Iraqi security forces used anti-tank missiles to repel suicide bombers driving explosives-rigged vehicles who attacked two military bases west of Baghdad, an army officer said Thursday.
The day before, an air strike in northern Iraq destroyed one of the Islamic State group's largest car bomb factories, which may help to curb one of the jihadists' deadliest tactics, officials said.
ISIS attacked a base north of Fallujah with two explosives-rigged vehicles driven by suicide bombers, and another south of the city with four more, including a bulldozer, an army colonel said.
The attacks were foiled using Russian Kornet anti-tank missiles, the officer said.
Last month, ISIS used an unprecedented wave of truck and car bombs when it seized Ramadi, farther west, after which the US said it would send 2,000 anti-tank systems to help repel such attacks.

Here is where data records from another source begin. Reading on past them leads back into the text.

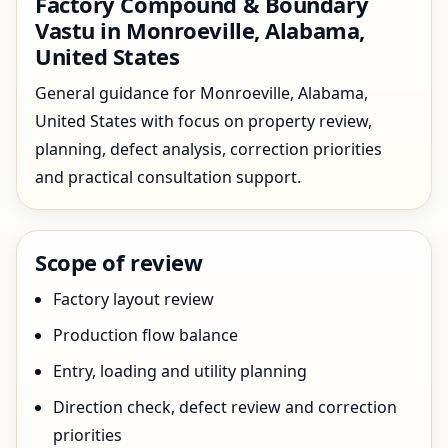
Factory Compound & Boundary
Vastu in Monroeville, Alabama,
United States
General guidance for Monroeville, Alabama,
United States with focus on property review,
planning, defect analysis, correction priorities
and practical consultation support.
Scope of review
Factory layout review
Production flow balance
Entry, loading and utility planning
Direction check, defect review and correction
priorities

On Wednesday, Iraqi officials said an air strike hit an ISIS car bomb plant at the entrance to the town of Hawijah in north Iraq that was "the biggest factory in Iraq and Syria", an Iraqi colonel said.
Both that officer and Mohammed Khalil al-Juburi, the deputy head of the Kirkuk provincial security committee, said the blast caused heavy casualties among both ISIS and civilians.
An AFP journalist heard the huge explosion in Kirkuk, 55 kilometres (34 miles) away.
Mobile phone photos obtained by AFP that were said to show the site of the explosion picture damage on a massive scale.
They show a huge field of debris – cinderblocks, metal roofing, the twisted remains of vehicles – that stretches as far as the eye can see.
Iraqi officials said the strike was carried out by US-led anti-ISIS forces.
The coalition issued a statement saying that it bombed an ISIS "VBIED (vehicle-born improvised explosive device) facility" in the Hawijah area but did not provide any details.